El Orden Sacerdotal es un sacramento que, por la imposición de las manos del obispo, y sus palabras, hace sacerdotes a los hombres bautizados: les confiere poder para perdonar los pecados y convertir el pan y el vino en el Cuerpo y en la Sangre de Nuestro Señor Jesucristo.
Este Sacramento lo reciben aquellos que se sienten llamados por Dios a ser sacerdotes para dedicarse a la salvación eterna de los hombres.
Sacerdotes célibes
La vocación al Sacerdocio lleva consigo el celibato, recomendado por el Señor. La obligación del celibato no es por exigencia de la naturaleza del Sacerdocio, sino por ley eclesiástica.
La Iglesia quiere que los candidatos al Sacerdocio abracen libremente el celibato por amor de Dios y servicio de los hombres, para que puedan dedicarse completamente al bien de las almas, sin las limitaciones del tiempo y las preocupaciones que supone sacar adelante una familia. El sacerdote debe estar libre para dedicarse, cien por ciento, al cuidado de las almas.
El sacerdote sin familia está más libre para el apostolado; y la Iglesia, en dos mil años de experiencia, así lo ha advertido, y por eso exige el celibato a sus sacerdotes.
Fundamento teológico del celibato
Sobre todo, el celibato sacerdotal tiene un fundamento teológico: Cristo fue célibe, y el sacerdote es “alter Christus”, es decir, otro Cristo.
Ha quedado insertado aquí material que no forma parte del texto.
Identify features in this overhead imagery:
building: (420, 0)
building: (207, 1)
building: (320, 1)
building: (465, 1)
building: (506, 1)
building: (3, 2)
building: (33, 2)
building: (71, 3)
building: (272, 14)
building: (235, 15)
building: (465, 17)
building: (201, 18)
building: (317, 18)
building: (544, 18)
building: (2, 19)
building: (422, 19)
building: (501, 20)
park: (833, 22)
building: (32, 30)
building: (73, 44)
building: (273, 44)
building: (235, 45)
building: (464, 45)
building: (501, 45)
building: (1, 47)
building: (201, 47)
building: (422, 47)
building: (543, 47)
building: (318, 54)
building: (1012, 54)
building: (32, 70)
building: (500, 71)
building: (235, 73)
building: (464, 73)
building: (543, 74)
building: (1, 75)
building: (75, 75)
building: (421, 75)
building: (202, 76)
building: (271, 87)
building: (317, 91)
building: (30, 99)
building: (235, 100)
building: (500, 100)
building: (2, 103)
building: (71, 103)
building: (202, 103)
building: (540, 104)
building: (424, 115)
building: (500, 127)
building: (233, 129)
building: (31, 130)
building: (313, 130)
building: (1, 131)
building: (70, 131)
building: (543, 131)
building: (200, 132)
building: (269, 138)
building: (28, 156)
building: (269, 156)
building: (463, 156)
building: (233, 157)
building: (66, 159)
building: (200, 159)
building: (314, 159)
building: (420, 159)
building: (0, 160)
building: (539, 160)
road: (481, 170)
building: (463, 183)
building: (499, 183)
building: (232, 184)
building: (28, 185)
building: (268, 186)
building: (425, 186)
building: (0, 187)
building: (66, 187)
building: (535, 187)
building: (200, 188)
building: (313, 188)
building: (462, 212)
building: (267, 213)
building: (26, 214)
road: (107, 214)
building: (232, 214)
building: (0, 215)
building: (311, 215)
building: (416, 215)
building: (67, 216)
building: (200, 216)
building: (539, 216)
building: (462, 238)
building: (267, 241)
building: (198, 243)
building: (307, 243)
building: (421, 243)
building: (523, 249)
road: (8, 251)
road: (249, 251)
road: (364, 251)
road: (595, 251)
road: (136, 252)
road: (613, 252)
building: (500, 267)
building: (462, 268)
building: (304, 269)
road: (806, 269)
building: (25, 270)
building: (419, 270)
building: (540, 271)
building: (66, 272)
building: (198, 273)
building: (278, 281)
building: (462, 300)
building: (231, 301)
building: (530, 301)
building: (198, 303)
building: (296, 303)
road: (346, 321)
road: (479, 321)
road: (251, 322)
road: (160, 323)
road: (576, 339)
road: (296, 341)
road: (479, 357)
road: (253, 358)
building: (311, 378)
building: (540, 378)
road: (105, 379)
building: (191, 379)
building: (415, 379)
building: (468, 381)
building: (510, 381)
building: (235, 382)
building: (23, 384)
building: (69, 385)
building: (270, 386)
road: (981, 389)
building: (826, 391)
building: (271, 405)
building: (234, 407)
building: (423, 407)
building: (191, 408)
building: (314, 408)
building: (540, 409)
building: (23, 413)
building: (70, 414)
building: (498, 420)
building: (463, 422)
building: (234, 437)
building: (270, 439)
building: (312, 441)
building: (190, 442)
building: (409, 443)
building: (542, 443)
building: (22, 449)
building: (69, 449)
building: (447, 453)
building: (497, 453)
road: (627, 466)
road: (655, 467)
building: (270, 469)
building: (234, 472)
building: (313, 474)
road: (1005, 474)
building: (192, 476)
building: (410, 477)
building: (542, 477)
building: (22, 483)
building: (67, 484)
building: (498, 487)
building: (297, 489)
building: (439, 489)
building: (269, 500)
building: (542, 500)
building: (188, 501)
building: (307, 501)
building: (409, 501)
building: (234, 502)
El amor de Jesucristo es universal, igual para todos; sin los exclusivismos propios del amor matrimonial. Así debe ser el amor del sacerdote.
La vocación no consiste en recibir una llamada telefónica de Dios. Si un muchacho tiene buena salud (no es necesario ser un superman), es capaz de hacer estudios (no es necesario ser un genio), puede vivir habitualmente en gracia, con la ayuda de Dios (no hace falta ser ya un santo), tiene buena intención (no se trata de buscar el modo de ganarse la vida); es decir, busca su propia perfección y la salvación de las almas, debe preguntarse si Dios lo llama al Sacerdocio.
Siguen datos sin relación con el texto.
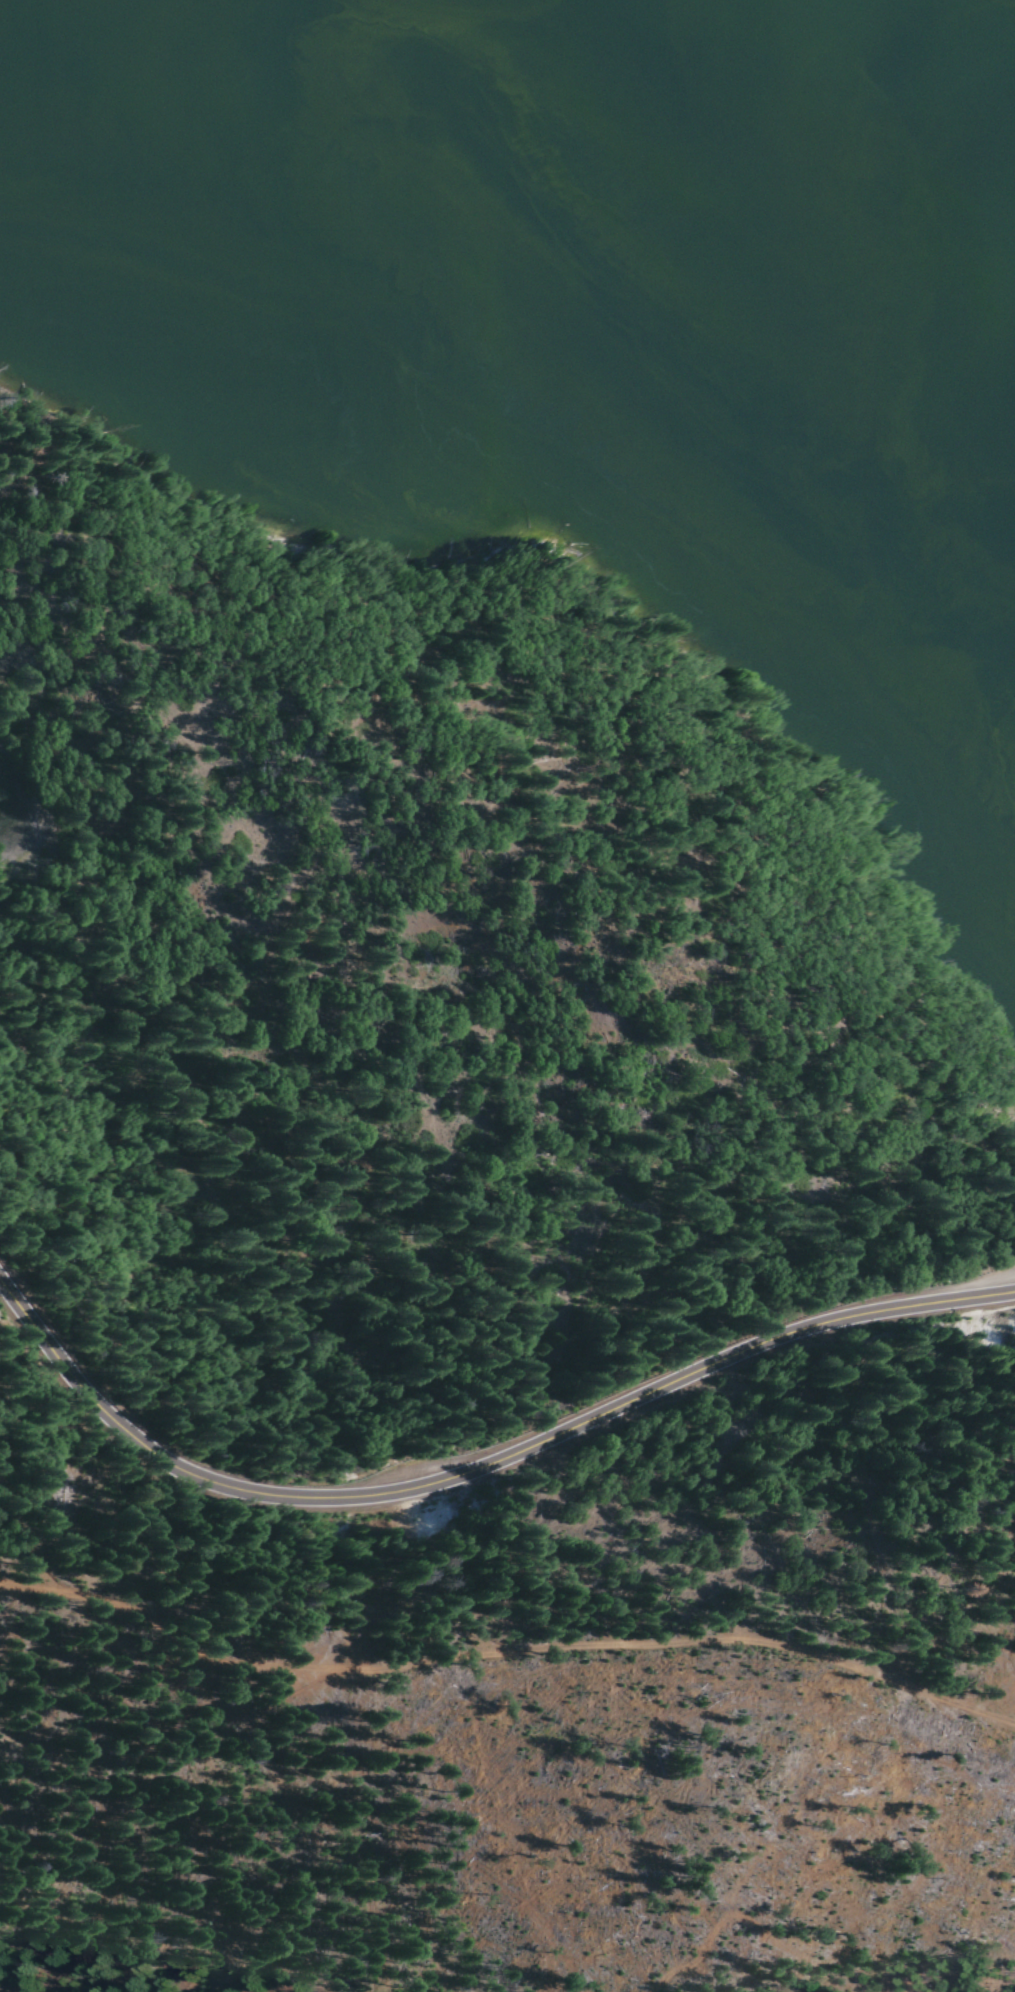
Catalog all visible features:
river: (543, 272)
road: (484, 1467)
road: (505, 1641)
Pocos trabajadores en la viña
Hay que pedirle a Dios que haya muchas vocaciones sacerdotales y religiosas, pues hacen falta muchos párrocos, misioneros, predicadores, confesores, maestros, y también muchas Hermanitas de los Pobres, de la Caridad, en los hospitales, en los asilos, religiosas en las escuelas, colegios, etcétera; y otras tantas en los conventos de clausura que alaben a Dios y pidan por los pecadores.
Los padres tienen obligación grave de dejar en libertad a sus hijos que quieran consagrarse a Dios. Pero también sería pecado -y gravísimo- inducir a sus hijos, por motivos humanos, a abrazar, sin vocación, el estado eclesiástico.